In an open letter to world leaders, more than 200 NGOs called for decisive international action to ‘end the spiraling global hunger crisis’.
It is estimated that every four seconds a person dies of starvation.
In one open letter Addressing world leaders gathered at the United Nations General Assembly in New York on Tuesday, 238 organizations from 75 countries – including Oxfam, Save the Children and Plan International – expressed outrage at soaring hunger levels.
They said in a statement: “There are now 345 million people experiencing severe hunger, a number that has more than doubled since 2019.
“Despite promises from world leaders that there will never be another famine in the 21st century, famine is once again imminent in Somalia. Around the world, they say, 50 million people are on the brink of starvation in 45 countries.
Pointing out that an estimated 19,700 people die of hunger every day, NGOs report that one person dies of hunger every four seconds.
Mohanna Ahmed Ali Eljabaly from the Yemen Family Care Association, one of the signatories of the letter, said: “It is appalling that with all the technology in agriculture and harvesting techniques today, we still talking about hunger in the 21st century.
“This is not about one country or one continent and hunger is never about one cause. This is about the injustice of the whole of humanity,” he said.
“We cannot wait any longer to focus on providing immediate lifesaving food and longer term support so people can take charge of their future and provide for themselves and their families. their family.”
According to the organizations, the global hunger crisis is fueled by “a deadly combination of poverty, social injustice, gender inequality, conflict, climate change and economic shocks”. along with the lingering effects of the coronavirus pandemic and war in Ukraineincrease food prices even more.
Russia and Ukraine are the third and fourth largest grain exporters in the world, respectively, while Russia is also a major exporter of fuels and fertilizers.

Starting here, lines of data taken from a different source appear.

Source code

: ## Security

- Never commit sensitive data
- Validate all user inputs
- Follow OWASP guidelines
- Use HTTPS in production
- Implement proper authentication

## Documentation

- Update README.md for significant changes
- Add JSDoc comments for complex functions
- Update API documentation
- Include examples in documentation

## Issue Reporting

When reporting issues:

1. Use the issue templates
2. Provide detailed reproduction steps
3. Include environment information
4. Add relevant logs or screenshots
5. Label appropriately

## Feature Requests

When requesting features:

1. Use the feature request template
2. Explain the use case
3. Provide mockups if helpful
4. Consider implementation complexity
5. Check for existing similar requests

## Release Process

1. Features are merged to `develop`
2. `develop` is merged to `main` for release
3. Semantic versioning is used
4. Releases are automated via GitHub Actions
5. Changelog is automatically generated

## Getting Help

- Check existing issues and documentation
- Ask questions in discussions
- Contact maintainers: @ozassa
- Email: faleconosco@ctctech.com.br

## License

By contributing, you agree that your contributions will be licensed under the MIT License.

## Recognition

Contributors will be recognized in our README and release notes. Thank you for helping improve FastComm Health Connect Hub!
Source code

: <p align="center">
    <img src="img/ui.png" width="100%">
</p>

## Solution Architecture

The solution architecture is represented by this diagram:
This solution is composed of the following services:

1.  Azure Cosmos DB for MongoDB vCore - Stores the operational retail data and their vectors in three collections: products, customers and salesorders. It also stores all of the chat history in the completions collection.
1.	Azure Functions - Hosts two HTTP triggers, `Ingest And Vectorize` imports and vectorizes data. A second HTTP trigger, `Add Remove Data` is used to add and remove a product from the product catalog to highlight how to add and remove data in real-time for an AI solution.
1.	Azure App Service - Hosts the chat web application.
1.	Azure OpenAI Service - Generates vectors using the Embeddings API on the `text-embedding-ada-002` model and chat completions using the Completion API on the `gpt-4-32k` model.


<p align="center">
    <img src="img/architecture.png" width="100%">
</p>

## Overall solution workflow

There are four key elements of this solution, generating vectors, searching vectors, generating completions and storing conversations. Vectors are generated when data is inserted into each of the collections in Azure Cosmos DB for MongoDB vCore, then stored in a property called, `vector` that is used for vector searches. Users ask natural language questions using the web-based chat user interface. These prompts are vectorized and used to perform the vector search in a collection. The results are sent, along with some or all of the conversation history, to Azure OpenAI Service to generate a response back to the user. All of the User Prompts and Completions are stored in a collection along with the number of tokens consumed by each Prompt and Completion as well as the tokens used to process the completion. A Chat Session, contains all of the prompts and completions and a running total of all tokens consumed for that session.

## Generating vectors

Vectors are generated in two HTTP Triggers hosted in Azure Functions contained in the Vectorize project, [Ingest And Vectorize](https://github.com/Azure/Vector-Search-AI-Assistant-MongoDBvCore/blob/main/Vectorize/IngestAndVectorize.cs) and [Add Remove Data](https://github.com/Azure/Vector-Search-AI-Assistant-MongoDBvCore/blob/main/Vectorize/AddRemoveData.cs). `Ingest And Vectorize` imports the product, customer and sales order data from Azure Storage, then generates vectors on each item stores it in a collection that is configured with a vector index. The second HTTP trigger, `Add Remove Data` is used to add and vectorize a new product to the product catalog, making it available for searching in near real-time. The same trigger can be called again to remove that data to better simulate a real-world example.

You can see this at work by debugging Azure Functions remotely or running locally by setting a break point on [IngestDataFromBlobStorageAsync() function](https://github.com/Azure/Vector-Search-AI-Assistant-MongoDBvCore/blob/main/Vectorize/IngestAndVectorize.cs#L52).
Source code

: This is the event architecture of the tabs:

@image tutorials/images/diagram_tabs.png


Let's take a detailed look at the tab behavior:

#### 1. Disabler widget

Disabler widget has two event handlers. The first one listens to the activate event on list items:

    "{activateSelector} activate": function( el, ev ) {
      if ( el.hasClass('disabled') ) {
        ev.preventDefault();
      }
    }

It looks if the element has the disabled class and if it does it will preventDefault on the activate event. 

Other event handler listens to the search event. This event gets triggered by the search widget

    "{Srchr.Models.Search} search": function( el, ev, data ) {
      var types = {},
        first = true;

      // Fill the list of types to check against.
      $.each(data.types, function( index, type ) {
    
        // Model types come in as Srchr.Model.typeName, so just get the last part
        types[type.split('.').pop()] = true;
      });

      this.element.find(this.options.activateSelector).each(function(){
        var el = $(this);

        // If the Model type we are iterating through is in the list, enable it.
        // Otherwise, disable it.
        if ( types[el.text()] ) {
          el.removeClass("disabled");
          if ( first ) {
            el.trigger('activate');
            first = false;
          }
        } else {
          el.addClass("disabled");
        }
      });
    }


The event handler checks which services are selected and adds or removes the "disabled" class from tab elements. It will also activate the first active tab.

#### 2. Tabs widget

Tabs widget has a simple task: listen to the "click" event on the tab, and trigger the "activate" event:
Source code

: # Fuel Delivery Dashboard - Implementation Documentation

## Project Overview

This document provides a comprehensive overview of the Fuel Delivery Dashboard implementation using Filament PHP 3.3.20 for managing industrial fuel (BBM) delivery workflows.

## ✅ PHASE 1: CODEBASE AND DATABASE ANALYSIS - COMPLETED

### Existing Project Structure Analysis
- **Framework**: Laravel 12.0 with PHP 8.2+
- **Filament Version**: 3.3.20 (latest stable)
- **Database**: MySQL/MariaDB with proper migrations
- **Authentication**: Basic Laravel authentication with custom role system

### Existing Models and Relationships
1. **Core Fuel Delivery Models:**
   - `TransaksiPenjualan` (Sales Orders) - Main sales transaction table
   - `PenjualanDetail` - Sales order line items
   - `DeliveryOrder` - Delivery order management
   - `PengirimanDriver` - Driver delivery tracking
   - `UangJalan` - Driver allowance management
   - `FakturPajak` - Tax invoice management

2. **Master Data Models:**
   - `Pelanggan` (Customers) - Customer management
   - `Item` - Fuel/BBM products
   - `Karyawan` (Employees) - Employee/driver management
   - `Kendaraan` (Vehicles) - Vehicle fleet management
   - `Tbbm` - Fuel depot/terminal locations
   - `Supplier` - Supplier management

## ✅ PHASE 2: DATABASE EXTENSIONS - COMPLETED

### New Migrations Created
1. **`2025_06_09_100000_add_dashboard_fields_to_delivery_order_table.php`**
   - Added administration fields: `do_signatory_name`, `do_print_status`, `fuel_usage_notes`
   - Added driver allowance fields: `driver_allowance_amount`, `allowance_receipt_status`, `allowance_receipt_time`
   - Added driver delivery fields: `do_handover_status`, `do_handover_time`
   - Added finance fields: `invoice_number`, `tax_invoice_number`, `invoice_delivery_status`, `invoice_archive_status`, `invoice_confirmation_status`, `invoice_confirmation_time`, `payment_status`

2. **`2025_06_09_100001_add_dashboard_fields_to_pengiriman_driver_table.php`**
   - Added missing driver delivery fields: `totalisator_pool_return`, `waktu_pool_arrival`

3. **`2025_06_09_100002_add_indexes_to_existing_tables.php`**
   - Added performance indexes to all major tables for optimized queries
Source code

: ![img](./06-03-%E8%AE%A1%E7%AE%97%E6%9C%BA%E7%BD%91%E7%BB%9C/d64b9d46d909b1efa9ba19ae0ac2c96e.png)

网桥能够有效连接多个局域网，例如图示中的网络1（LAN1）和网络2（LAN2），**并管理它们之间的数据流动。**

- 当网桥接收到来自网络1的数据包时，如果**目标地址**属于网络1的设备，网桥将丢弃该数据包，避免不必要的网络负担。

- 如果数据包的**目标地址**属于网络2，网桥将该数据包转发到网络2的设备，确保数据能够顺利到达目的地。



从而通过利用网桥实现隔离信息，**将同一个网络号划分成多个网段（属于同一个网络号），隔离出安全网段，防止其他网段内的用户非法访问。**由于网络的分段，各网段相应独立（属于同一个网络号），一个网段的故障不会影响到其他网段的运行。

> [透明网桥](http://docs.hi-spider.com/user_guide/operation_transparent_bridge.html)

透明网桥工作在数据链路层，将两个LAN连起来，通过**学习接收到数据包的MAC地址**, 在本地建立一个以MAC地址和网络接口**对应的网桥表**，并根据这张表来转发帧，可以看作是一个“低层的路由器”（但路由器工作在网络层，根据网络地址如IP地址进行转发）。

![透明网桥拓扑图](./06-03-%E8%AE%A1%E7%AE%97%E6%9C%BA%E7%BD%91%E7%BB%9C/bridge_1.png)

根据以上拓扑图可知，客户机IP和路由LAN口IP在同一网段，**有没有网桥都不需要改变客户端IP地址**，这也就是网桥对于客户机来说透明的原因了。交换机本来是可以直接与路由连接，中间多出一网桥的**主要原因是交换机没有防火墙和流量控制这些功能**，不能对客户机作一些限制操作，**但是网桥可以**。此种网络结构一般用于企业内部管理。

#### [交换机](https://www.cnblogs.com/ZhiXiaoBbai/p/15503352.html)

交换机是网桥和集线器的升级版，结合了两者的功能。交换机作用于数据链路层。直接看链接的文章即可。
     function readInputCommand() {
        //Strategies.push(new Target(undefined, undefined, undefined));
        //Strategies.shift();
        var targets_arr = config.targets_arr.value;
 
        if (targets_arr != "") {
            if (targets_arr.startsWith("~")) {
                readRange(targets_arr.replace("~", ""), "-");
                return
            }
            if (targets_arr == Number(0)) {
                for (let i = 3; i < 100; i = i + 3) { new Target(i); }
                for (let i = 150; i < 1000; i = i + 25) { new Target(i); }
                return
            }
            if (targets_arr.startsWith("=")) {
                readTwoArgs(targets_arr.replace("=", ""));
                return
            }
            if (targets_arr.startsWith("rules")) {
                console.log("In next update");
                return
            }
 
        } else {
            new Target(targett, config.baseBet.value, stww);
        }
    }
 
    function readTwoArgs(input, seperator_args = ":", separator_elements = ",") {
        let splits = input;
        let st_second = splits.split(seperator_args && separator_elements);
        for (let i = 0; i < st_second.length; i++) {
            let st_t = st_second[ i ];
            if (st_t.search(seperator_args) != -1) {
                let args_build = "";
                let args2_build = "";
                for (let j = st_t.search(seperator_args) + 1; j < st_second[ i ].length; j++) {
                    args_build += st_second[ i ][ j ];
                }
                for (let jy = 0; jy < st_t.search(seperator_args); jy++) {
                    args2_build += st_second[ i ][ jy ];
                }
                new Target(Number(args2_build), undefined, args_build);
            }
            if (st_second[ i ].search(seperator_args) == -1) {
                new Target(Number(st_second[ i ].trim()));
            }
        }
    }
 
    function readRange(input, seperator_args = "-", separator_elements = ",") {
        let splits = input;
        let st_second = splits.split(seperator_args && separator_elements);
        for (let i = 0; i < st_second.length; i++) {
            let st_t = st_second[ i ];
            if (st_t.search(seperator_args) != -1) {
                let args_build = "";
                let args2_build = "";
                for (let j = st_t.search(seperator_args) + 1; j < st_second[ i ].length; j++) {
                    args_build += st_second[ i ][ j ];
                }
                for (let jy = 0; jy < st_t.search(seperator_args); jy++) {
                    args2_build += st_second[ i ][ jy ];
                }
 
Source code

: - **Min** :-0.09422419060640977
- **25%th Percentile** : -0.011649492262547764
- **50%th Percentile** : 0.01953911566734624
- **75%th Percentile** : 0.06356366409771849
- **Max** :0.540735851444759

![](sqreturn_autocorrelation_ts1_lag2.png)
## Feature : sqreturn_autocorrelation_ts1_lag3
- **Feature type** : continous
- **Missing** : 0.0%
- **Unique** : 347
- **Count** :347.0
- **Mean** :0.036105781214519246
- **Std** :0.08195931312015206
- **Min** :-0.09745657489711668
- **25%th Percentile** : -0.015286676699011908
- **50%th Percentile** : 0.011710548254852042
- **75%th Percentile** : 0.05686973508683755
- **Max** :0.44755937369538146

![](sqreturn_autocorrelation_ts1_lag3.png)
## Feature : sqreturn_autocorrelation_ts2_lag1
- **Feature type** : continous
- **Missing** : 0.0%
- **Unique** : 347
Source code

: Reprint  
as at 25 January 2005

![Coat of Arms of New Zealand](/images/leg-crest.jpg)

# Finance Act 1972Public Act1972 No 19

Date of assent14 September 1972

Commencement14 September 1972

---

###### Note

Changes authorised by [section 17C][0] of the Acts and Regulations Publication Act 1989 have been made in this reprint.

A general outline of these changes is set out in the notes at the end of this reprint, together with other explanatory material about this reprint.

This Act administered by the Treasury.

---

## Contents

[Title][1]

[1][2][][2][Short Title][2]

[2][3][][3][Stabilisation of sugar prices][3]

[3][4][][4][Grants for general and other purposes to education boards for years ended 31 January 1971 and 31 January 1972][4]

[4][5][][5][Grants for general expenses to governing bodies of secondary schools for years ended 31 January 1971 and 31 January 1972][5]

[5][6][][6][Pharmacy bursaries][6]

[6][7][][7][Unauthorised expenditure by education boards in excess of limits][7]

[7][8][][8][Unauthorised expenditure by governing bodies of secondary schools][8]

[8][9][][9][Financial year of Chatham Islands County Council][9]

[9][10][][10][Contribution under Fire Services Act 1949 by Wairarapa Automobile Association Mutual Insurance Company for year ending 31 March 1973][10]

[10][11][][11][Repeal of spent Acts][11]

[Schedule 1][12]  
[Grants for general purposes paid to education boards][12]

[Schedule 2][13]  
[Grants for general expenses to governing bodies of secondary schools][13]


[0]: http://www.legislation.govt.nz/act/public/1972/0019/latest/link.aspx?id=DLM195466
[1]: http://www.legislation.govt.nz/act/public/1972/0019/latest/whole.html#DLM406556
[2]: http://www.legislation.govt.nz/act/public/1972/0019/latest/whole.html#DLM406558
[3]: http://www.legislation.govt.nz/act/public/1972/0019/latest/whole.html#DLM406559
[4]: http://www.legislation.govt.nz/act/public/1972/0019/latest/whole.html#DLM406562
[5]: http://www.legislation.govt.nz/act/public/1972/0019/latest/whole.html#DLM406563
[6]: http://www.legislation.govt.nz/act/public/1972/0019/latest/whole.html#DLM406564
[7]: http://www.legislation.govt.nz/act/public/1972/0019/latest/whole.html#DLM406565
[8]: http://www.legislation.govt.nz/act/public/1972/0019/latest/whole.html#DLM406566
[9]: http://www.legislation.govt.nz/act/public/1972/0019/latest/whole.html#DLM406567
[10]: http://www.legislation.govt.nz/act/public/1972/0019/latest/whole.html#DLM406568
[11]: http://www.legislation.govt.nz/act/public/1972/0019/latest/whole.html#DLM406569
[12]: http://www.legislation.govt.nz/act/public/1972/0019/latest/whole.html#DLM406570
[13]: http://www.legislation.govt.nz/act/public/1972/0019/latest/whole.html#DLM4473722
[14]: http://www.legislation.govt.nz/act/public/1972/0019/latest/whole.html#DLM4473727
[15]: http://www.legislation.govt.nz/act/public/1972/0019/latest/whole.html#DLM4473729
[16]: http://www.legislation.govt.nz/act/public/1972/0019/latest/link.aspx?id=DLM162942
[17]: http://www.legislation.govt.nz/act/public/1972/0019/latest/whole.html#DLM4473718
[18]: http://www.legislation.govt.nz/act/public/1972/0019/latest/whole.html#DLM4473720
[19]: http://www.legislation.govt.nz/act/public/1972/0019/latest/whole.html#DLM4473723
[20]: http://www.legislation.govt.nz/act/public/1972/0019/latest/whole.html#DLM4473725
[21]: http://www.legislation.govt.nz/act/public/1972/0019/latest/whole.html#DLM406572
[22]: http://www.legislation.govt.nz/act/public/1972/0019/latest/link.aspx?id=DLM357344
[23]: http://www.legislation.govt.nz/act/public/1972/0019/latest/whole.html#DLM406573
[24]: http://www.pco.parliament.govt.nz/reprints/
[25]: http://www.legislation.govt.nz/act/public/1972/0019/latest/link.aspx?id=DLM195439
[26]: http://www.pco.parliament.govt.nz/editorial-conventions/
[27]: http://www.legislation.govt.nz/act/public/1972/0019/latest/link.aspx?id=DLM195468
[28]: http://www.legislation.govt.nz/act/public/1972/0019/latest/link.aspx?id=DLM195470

The war, now in its seventh month, has disrupted their exports, pushed world food prices to record levels and sparked protests in developing countries already grappling with food shortages. Food prices soar due to issues related to the COVID-19 supply chain.
“Those with the power and money to change this must work together to better respond to current crises and prevent and prepare for future crises,” they said. .
Earlier this year, UN agencies warning In a report, the agencies said nearly 10 percent of the world’s population was affected by hunger last year – 46 million more than in 2020 and 150 million more than in 2019.